Видимо слово "спецназ" мгновенно разбудило Славу и он оживленно заговорил:
– Спецназ, альпинизм, горячие точки выработали во мне два правила: в группе нет слабых, но есть тот, кто слабее тебя. И второе: жизнь товарища всегда дороже твоей.
– Да! – неожиданно сказал Стас, казалось, уже засыпающий: – Вот чего не забыть в журнале, но это надо кому-то статью заказать, о репрессиях в крестьянстве. Репрессии были, но кто же дал пять миллионов студентов в города, миллионы рабочих и миллионы солдат? Дети Арбата? Слав, больше не храпи. Слышь, Морозов?
– Буду петь, – отвечал Слава, но армянскую. – И в самом деле запел: В одном клеткам попугай сидит,
В другом клеткам ему мат плачит.
Она ему любит, она ему мат,
Она ему хочит абанимат. Та-ши, ту-ши, та-ши, ту-ши, милый попугай,
Та-ши, ту-ши, та-ши, ту-ши, пирвет пердавай. Как у нас, у Ереван, ест озеро Севан,
Он не боле-мен, чем Тихий океан,
Там живет окун, рыба и сазан...
Галина Васильевна засмеялась. Значит, тоже не спала.
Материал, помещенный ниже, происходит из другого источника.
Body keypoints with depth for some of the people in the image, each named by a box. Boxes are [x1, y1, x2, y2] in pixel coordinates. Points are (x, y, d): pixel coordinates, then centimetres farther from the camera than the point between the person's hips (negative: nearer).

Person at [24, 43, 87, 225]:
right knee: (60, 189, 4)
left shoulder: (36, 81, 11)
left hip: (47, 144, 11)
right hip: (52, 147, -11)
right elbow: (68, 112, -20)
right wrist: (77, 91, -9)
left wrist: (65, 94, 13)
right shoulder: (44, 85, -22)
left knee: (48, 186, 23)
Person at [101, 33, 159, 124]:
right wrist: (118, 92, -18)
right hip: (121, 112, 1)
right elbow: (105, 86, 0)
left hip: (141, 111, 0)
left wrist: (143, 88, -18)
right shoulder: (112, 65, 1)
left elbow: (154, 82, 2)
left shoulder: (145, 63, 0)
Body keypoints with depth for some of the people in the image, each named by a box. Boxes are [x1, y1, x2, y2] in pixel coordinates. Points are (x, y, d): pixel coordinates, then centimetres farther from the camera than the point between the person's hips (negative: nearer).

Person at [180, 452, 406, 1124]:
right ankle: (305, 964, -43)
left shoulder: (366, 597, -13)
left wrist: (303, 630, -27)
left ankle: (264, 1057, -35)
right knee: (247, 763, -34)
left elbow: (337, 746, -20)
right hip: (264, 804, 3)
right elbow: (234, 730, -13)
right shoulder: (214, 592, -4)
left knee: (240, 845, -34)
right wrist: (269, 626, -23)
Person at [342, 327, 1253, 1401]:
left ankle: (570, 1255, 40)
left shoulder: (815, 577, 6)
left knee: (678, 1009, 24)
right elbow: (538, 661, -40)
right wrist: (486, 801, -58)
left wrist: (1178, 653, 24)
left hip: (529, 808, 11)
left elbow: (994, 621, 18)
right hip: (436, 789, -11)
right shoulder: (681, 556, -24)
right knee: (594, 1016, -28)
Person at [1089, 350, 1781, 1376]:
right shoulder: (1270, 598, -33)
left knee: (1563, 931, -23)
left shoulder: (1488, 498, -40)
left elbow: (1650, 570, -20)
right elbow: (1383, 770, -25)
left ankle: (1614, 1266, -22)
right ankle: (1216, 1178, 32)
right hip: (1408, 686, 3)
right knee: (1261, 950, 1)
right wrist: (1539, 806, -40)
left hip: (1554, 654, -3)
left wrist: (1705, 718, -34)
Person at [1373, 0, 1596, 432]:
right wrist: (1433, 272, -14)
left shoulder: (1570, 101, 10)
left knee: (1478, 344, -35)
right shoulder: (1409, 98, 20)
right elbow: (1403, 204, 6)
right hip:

– Бывшие белогвардейцы в Америке, – сказал Стас, – поют песню: "Там вдали, за рекой", особенно нажимая на строчки: "Вдруг вдали у реки засверкали штыки, это белогвардейские цепи".
– Костров такое стихотворение написал: "Там вдали, за рекой". Очень хорошее, – сообщил я в жаркую темноту.
– Да, он рыбак, – одобрил Стас.
Я забылся. Сколько спал, скорее всего мало, так как жара была африканская. Уже во сне все с себя сбросил, все равно задыхался. Накинул телогрейку, покарабкался к выходу. Надернул чьи-то сапоги. Вывалился в холод тундры. Холод показался вначале целительной прохладой.
– Далеко не отходите, – услышал я голос Юры.
Да, охрана у нас была круглосуточная. Все-таки я отошел подальше. Луны не было, но хватало света от звезд. Я впервые видел так высоко под самый купол вознесенную Большую медведицу. А Полярная звезда была вообще на самом верху, у меня даже голова закружилась, пока я ее разглядел. Вспомнил, что жители севера называют Полярную звезду кол-звездой. Красиво объясняют, что это кол, к которому привязаны все звездные стада. Еще думал, что, конечно, ближе к югу, на экваторе особенно, земля кружится быстрее, мы медленнее, от того меньше суетимся. Ручка ковша Медведицы ощутимо шла по звездному циферблату как стрелка. Только шла вправо, против часовой стрелки. Когда вышел следующий раз, ковш вовсе повернулся, только Полярная звезда спокойно стояла в зените. Увидел слабые белесые взмывания света в небе, это были предвестники северного сияния.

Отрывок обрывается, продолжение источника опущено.